Dr Colin Kenny, Chair of the Primary Care Diabetes Society, said, 'These results are interesting in the context of the current drive to set lower targets for Hb[A.sub.1c] in the Quality and Outcomes Framework and to increase primary care commissioning of diabetes services. More initiation of insulin in primary care is inevitable.'
At.LANTUS was a 24-week, open-label trial in 4961 people with type 2 diabetes on any antidiabetic treatment but with poorly controlled Hb[A.sub.1c] (>7.0%). Patients were randomised to receive daily, long-acting insulin glargine (Lantus, Sanofi-Aventis) titrated by a doctor or by the patient. GPs and secondary care doctors decided on dose adjustments at weekly patient visits. Patients chose whether to up-titrate insulin once every 3 days. A significantly greater decrease in Hb[A.sub.1c] and fasting blood glucose levels was found in the self-management group.
The results, based on 820 patients managed by GPs (n=215) or hospital doctors (n=605) in the UK, showed that fasting blood glucose (110 mg/dl [5.5 mmol/l] versus 114 mg/dl [5.7 mmol/l]) and Hb[A.sub.1c] levels (8.3% versus 8.2%) were comparable in the two groups, respectively.
Palm readings are equivalent to fingertip tests for blood glucose
Palm testing for blood glucose levels is equivalent to fingertip testing, according to research presented at the ADA Scientific Sessions.

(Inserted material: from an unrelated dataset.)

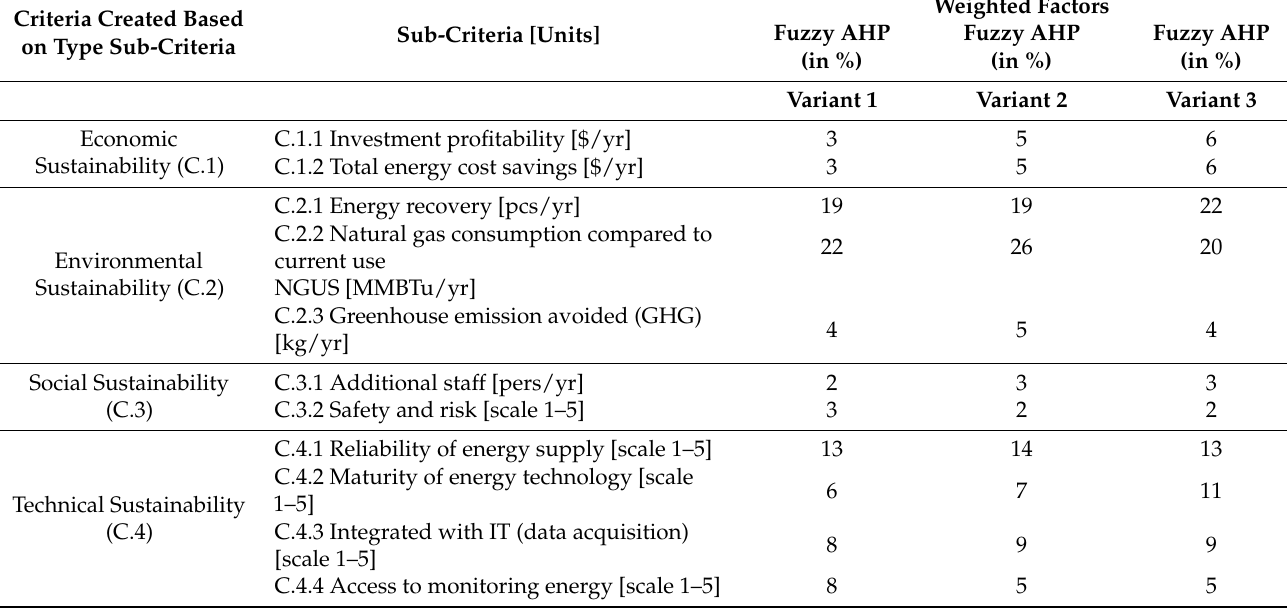
Table 7. Evaluation of technology by ranging the grouped sub-criteria using fuzzy AHP methods–evaluation scores for sub-criteria under energy technology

The results, which were obtained using the OneTouch Ultra meter (LifeScan), held for both steady and dynamic glycaemic states.
The palm has fewer pain receptors than fingertips and it is conceivable that the associated reduction in discomfort could lead to increased self-monitoring. Testing at other sites with fewer pain receptors than fingertips (such as the forearm or thigh) has previously been suggested, but differences in local circulatory physiology mean that the tests are not equivalent during dynamic glycaemic conditions, say the researchers.